What This Means in Practice

For Ministries of Health

  • Treat violence prevention as suicide prevention
  • Integrate violence screening into primary care and community health outreach
  • Develop a national mental health strategy grounded in prevention—not crisis response alone

For Local Health Departments & NGOs

  • Train frontline workers to recognize psychological and verbal violence, not just physical harm
  • Build confidential, community-based referral pathways
  • Partner with women’s groups, youth leaders, and religious institutions to reduce stigma

For Donors & Policymakers

Barriers We Can’t Ignore

  • Cultural taboos around suicide and domestic violence
  • Severe shortages of mental health professionals
  • Limited trust in police and formal institutions
  • Economic stressors and rapid urbanization

These constraints don’t make action impossible—but they demand solutions that are locally grounded and prevention-focused.

What’s Next—and What We Still Don’t Know

This study opens doors but also raises questions:

  • How do early childhood exposure and neglect shape lifelong risk?
  • Which community-based interventions reduce both violence and suicide risk?
  • How can data collection continue without increasing harm or stigma?

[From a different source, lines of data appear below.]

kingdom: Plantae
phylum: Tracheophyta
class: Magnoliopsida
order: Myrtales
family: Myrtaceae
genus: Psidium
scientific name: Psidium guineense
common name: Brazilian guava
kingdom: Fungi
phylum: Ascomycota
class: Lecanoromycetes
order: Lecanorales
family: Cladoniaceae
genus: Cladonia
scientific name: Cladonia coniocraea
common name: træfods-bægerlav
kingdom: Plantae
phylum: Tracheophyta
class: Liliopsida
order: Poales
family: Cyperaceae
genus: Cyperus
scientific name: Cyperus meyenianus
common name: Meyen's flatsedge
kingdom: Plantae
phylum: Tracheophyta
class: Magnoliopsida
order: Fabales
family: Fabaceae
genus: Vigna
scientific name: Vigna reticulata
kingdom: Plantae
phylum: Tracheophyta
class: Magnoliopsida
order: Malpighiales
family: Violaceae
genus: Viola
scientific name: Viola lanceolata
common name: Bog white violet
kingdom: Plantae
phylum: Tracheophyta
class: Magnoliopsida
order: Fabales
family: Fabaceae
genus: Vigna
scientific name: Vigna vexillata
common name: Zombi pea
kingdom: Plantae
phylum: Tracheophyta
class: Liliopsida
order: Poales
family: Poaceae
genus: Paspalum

Answering these questions will require sustained investment, not one-off surveys.

Conversation Starters

  • How might your agency integrate violence screening into existing programs?
  • What local barriers prevent people from seeking psychological support?
  • Does this evidence challenge how you currently frame suicide prevention?

Violence in Senegal is not a fringe issue—it is a central public health challenge with deadly consequences. This study gives policymakers and practitioners something long missing: clear, national evidence that prevention must start earlier, broader, and closer to everyday life.

.If we act on it, the next knock on a household door might not just measure harm—but help prevent it.